Publication Date

November 1, 2007

Editor's Note: The following is the text of the statement issued by the Council of the American Historical Association in response to the concern expressed by several historians in Europe about the adverse consequences for academic freedom stemming from a decision of the European Union's Council.

The Council of the American Historical Association believes that it can never be in the public interest to forbid study of or publication about any historical topic, or to forbid the publication of particular historical theses. Any limitation on freedom of research or expression, however well intentioned, violates a fundamental principle of scholarship: that the researcher must be able to investigate any aspect of the past and to report without fear what the evidence reveals. All historical publications are subject to the judgment and criticism of the scholarly community to which the researcher belongs.
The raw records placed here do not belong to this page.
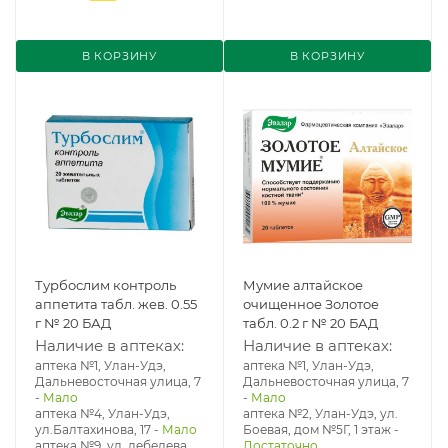
В КОРЗИНУ
В КОРЗИНУ
Турбослим контроль
Мумие алтайское
аппетита табл. жев. 0.55
очищенное Золотое
г № 20 БАД
табл. 0.2 г № 20 БАД
Наличие в аптеках:
Наличие в аптеках:
аптека №1, Улан-Удэ,
аптека №1, Улан-Удэ,
Дальневосточная улица, 7
Дальневосточная улица, 7
-
Мало
-
Мало
аптека №4, Улан-Удэ,
аптека №2, Улан-Удэ, ул.
ул.Балтахинова, 17
-
Мало
Боевая, дом №5Г, 1 этаж
-
аптека №9, ул. лебедева
Достаточно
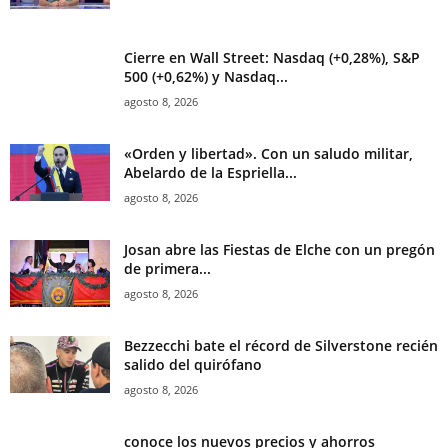
Cierre en Wall Street: Nasdaq (+0,28%), S&P
500 (+0,62%) y Nasdaq...
agosto 8, 2026
«Orden y libertad». Con un saludo militar,
Abelardo de la Espriella...
agosto 8, 2026
Josan abre las Fiestas de Elche con un pregón
de primera...
agosto 8, 2026
Bezzecchi bate el récord de Silverstone recién
salido del quirófano
agosto 8, 2026
conoce los nuevos precios y ahorros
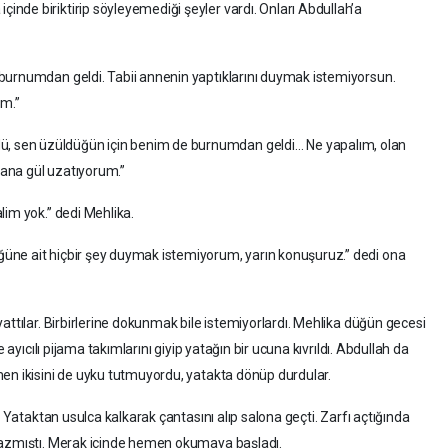
de biriktirip söyleyemediği şeyler vardı. Onları Abdullah’a
burnumdan geldi. Tabii annenin yaptıklarını duymak istemiyorsun.
m.”
 sen üzüldüğün için benim de burnumdan geldi… Ne yapalım, olan
 sana gül uzatıyorum.”
lim yok.” dedi Mehlika.
üne ait hiçbir şey duymak istemiyorum, yarın konuşuruz.” dedi ona
attılar. Birbirlerine dokunmak bile istemiyorlardı. Mehlika düğün gecesi
 ayıcılı pijama takımlarını giyip yatağın bir ucuna kıvrıldı. Abdullah da
en ikisini de uyku tutmuyordu, yatakta dönüp durdular.
. Yataktan usulca kalkarak çantasını alıp salona geçti. Zarfı açtığında
yazmıştı. Merak içinde hemen okumaya başladı.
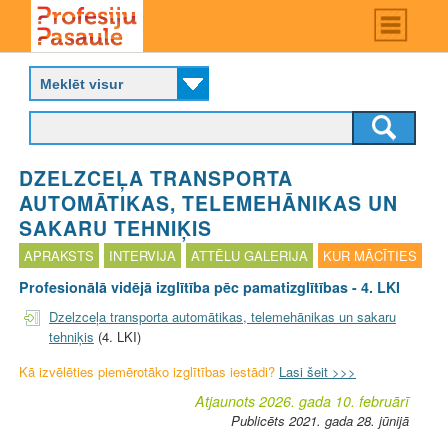
Skip
Main
menu
to
P
main
r
content
o
f
e
s
DZELZCEĻA TRANSPORTA
i
j
AUTOMĀTIKAS, TELEMEHĀNIKAS UN
u
SAKARU TEHNIĶIS
p
APRAKSTS
INTERVIJA
ATTĒLU GALERIJA
KUR MĀCĪTIES
a
s
Profesionālā vidējā izglītība pēc pamatizglītības - 4. LKI
a
Dzelzceļa transporta automātikas, telemehānikas un sakaru
u
tehniķis
(4. LKI)
l
e
Kā izvēlēties piemērotāko izglītības iestādi?
Lasi šeit >>>
Atjaunots 2026. gada 10. februārī
Publicēts 2021. gada 28. jūnijā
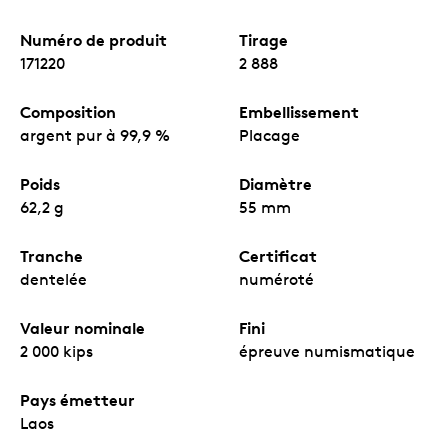
Numéro de produit
Tirage
171220
2 888
Composition
Embellissement
argent pur à 99,9 %
Placage
Poids
Diamètre
62,2 g
55 mm
Tranche
Certificat
dentelée
numéroté
Valeur nominale
Fini
2 000 kips
épreuve numismatique
Pays émetteur
Laos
If any other body, especially a body with the right to initiate legal proceedings and impose penalties, seeks to influence the course of historical research, the result will inevitably be intimidation of scholars and distortion of their findings. Some historians, inevitably, will wield historical evidence in ways that anger certain groups in their societies. In some cases, regrettably, they will use their skills to expunge terrible events from the historical record, or to make them appear less terrible than they were. But the appropriate way for such errors to be penalized is for other scholars to expose them. The consequences for a historian who is widely judged as distorting historical evidence should take the form of denial of positions in universities, based on the critical opinions of scholars in the field, or, in extreme cases, the denial of access to publication venues, again based on evaluations from informed colleagues: not criminal penalties. Freedom of inquiry enables some writers to put forward untenable or otherwise questionable arguments, but it also enables others to rebut them, and it is in that realm of free public debate that historians can and must work. As the authors of the French petition Liberté pour l'Histoire [Freedom for History] rightly argued in 2005, "In a free State, it is not within the power of either Parliament or the judiciary to define historical truth."